Уто, 6. Сеп, 2022. у 13:35
Проф. др Синиша Тодоровић са Oregon State University одржаће предавање 16.09.2022. u 13:15 из области Computer vision у Сали 1
Електронског факултета.
У наставку је кратак садржај предавања и биографија предавача.
Few-Shot Object Segmentation
Sinisa Todorovic
Computer Science
Oregon State University
Abstract: This talk will be about few-shot instance segmentation in images -- a basic computer vision problem arising in many applications with access to only a few examples of target object classes due to, e.g., their rarity. Our main research accomplishments in this area will be presented, including: explicit modeling and discovery of latent object parts shared across object classes; data uncertainty map estimation for each instance segmentation and data uncertainty based regularization of our few-shot learning; and model uncertainty estimation with an efficient approximation based on the probit function. Our contributions produce statistically significant performance gains over the state of the art on the benchmark COCO dataset.
Speaker Bio:
Sinisa Todorovic is Professor in the School of Electrical Engineering and Computer Science at Oregon State University (OSU). He joined OSU in 2008, after three years of conducting postdoctoral research in the Beckman Institute at University of Illinois Urbana-Champaign (UIUC).
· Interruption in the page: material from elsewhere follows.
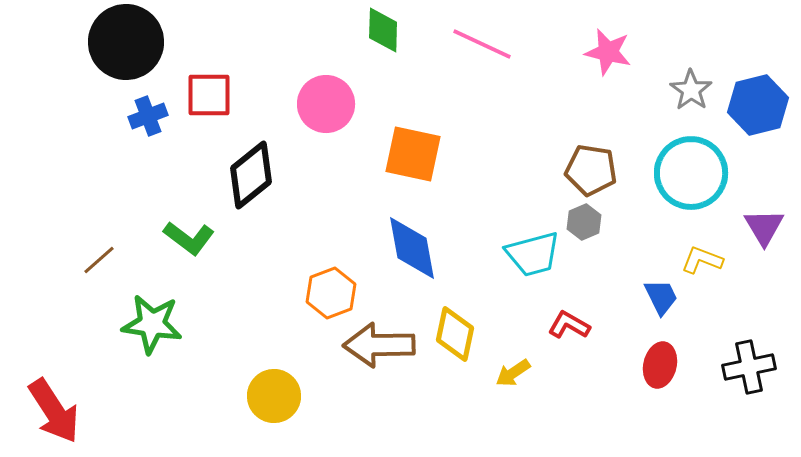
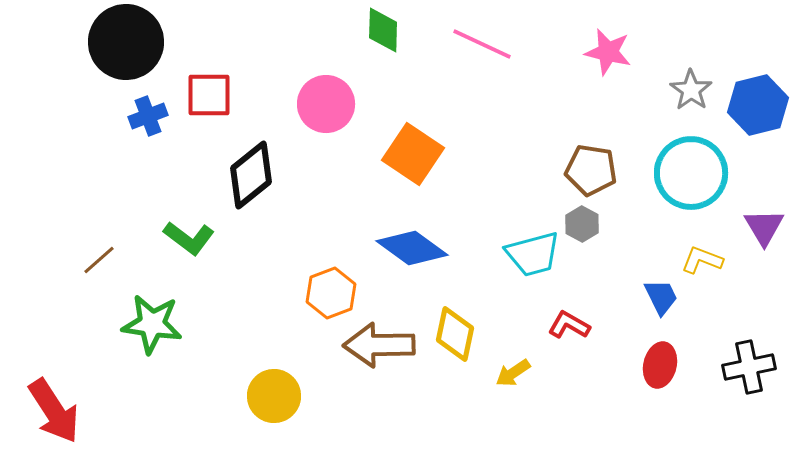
orange square: rotated 22 degrees clockwise
gray hexagon: moved 2 px left, 2 px down; rotated 8 degrees counterclockwise
blue diamond: rotated 44 degrees counterclockwise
He received his Ph.D. degree in electrical and computer engineering at University of Florida. Todorovic conducts research in computer vision with focus on object and human-activity recognition. He served as a co-Program Chair of IEEE International Conference on Automatic Face and Gesture Recognition FG 2015, and co-organized a number of tutorials and workshops on stochastic image grammars at top vision conferences. He has been Editor-in-Chief of the Image and Vision Computing journal since 2019. His research has been funded by a number of US federal agencies, including NSF and DARPA, as well as the IT industry. He received Jack Neubauer Best Paper Award from IEEE Transactions on Vehicular Technology in 2014, and the Oregon State College of Engineering Research Collaboration Award in 2016. He is a co-founder and Chief Scientific Officer of Diffine LLC — a company which focuses on developing deep learning and other AI solutions for digital histopathology, drug optimization and discovery, and analysis of realistic living human tissues in vitro.